* TASK ITEM *
Find the line containing "(266, 78) none -> [85,151,102,166] // 2." in the entries below. Restate it and each line after it, word for word, up to and including the line containing "[118,233,209,246] a:visited ->".
EXERCISE DATA below:
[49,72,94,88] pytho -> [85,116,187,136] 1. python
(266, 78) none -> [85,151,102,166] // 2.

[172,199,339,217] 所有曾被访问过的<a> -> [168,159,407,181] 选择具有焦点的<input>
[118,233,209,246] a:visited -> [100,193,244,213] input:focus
End of EXERCISE DATA.
EXERCISE DATA below:
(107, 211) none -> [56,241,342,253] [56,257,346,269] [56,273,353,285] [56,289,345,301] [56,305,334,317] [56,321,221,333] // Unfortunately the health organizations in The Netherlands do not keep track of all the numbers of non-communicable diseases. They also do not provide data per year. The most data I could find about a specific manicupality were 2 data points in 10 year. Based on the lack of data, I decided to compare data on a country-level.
End of EXERCISE DATA.
* RESULT OF THE EXERCISE *
(266, 78) none -> [85,151,102,166] // 2.

[172,199,339,217] 所有曾被访问过的<a> -> [168,159,407,181] 选择具有焦点的<input>
[118,233,209,246] a:visited -> [100,193,244,213] input:focus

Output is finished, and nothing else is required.